Start of Source document

YOU ARE HERE: LAT HomeCollections

The Nation

Heart medicine study to incorporate genetics

Doctors will adjust doses of a blood-clot treatment to match each patient's body chemistry.

January 21, 2007|Linda A. Johnson | Associated Press Writer

TRENTON, N.J. — Personalized medicine, the tailored treatments that a few patients get based on their own DNA, is finally headed for the masses: the many heart patients at risk of deadly blood clots.

At least 2 million Americans with an abnormal, clot-triggering heart rhythm take the pill warfarin, also sold as Coumadin.

Getting too little can lead to a stroke, and too much can cause life-threatening bleeding. To find the right dose for each patient, doctors use trial and error -- and the errors lead to tens of thousands of hospitalizations and deaths every year.

Starting this month, about 1,000 patients who have a condition known as atrial fibrillation will take part in a project that will match their Coumadin dose to their specific genetic needs.

This genetic fingerprinting should single out the many people whose bodies break down warfarin more quickly or slowly than normal. Then their doctors can adjust their dosage to prevent dangerous complications.

"Twenty to 30% of people are either very fast or very slow" to metabolize many drugs but don't know it, said Dr. Robert Epstein, chief medical officer at prescription benefit manager Medco Health Solutions of Franklin Lakes, N.J., which is collaborating in the effort with the Mayo Clinic.

End of Source document
Start of Supplied material

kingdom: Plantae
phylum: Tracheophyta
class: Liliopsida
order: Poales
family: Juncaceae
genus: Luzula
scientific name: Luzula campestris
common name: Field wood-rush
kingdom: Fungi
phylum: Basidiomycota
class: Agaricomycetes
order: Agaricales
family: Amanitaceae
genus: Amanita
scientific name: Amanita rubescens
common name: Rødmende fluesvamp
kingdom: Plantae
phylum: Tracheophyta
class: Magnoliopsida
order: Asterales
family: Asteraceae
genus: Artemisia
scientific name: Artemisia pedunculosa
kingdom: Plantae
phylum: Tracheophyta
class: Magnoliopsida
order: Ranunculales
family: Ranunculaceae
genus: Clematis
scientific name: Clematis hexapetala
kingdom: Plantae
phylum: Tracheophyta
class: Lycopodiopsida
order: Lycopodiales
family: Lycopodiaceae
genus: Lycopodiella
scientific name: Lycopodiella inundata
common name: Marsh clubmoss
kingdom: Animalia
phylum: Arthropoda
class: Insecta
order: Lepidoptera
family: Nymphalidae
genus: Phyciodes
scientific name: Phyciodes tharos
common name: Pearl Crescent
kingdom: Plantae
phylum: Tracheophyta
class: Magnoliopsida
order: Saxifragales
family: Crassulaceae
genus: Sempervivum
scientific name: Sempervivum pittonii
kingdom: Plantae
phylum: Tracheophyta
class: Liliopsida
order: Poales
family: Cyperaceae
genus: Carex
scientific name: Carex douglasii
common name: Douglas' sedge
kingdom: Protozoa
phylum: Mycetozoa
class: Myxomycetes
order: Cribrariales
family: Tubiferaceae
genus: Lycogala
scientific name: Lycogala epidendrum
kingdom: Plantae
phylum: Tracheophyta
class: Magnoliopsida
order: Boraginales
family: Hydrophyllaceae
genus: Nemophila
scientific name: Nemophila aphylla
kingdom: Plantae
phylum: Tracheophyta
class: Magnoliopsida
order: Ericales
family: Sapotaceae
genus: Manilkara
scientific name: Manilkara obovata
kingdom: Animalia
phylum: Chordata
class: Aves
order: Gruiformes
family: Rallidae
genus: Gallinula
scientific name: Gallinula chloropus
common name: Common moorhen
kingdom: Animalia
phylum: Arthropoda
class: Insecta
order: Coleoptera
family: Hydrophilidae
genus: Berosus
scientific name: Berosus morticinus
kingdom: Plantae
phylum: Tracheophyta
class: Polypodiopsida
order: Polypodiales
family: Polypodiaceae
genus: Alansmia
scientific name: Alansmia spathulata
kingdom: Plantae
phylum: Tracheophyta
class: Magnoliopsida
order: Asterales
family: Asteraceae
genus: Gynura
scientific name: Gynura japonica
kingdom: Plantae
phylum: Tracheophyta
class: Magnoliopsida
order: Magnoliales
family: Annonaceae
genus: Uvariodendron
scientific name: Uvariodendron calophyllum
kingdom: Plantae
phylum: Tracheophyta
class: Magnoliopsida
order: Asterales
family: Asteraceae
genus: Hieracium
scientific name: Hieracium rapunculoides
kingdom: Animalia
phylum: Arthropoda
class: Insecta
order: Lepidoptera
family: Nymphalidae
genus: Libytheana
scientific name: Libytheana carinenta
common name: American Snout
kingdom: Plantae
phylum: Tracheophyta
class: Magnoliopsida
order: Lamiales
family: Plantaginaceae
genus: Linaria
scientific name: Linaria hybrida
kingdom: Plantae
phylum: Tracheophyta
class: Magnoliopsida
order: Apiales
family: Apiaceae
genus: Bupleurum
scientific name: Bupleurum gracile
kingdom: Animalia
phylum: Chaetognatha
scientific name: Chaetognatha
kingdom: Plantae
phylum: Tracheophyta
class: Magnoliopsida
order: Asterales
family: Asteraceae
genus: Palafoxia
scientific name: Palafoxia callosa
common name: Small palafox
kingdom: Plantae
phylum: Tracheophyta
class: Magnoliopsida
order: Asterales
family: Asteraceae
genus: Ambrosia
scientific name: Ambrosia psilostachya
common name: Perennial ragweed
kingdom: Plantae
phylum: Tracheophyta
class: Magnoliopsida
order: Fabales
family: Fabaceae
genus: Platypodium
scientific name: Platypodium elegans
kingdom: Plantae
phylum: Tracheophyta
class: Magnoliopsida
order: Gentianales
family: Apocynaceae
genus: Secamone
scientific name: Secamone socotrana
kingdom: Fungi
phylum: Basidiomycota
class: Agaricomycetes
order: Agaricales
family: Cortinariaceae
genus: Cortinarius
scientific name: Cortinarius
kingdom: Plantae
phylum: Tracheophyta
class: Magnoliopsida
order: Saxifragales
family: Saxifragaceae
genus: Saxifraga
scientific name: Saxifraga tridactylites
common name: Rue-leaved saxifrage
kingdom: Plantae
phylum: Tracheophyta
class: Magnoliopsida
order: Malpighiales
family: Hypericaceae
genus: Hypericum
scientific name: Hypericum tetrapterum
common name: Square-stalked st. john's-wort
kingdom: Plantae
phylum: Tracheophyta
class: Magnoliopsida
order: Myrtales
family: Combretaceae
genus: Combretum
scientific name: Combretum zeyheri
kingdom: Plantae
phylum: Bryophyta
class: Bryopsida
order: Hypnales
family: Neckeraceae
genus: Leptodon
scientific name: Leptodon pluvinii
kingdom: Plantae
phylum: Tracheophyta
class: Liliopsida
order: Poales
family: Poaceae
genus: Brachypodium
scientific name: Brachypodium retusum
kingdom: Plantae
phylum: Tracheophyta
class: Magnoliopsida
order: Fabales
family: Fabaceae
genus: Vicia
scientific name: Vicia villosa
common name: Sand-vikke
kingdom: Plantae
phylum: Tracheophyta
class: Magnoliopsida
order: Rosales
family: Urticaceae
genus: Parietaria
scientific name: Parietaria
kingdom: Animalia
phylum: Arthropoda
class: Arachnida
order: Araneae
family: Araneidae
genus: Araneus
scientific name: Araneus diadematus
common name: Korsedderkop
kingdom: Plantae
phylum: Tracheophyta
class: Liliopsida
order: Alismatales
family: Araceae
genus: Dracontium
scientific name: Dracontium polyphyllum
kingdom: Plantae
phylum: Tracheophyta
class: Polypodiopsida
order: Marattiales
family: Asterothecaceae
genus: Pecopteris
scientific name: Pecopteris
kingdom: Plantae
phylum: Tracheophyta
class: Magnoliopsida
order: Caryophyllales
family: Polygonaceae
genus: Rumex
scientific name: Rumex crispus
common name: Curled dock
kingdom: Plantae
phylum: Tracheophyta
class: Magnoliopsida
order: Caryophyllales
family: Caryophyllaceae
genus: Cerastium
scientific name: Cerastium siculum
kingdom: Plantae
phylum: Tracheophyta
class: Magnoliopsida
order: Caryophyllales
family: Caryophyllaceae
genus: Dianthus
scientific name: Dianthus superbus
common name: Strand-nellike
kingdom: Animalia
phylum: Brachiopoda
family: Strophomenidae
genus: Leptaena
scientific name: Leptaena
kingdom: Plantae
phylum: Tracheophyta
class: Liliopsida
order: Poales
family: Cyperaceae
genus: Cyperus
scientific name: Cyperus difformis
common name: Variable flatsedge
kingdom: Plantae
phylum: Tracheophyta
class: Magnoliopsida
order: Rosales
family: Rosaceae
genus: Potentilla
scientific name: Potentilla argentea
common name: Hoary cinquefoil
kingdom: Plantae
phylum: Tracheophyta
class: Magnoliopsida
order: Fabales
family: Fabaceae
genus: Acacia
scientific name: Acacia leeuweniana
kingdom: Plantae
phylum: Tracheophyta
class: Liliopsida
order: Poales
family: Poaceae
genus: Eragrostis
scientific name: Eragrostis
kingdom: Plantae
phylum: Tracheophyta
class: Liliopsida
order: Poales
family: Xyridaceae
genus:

End of Supplied material

Task A
Copy the passage of the warfarin article between "At least 2 million" and "deaths every year.", inclusive.
Task B
In the warfarin article, which institution is Medco Health Solutions collaborating with on the dosing project?

Expected answer A
At least 2 million Americans with an abnormal, clot-triggering heart rhythm take the pill warfarin, also sold as Coumadin.

Getting too little can lead to a stroke, and too much can cause life-threatening bleeding. To find the right dose for each patient, doctors use trial and error -- and the errors lead to tens of thousands of hospitalizations and deaths every year.

Expected answer B
The Mayo Clinic.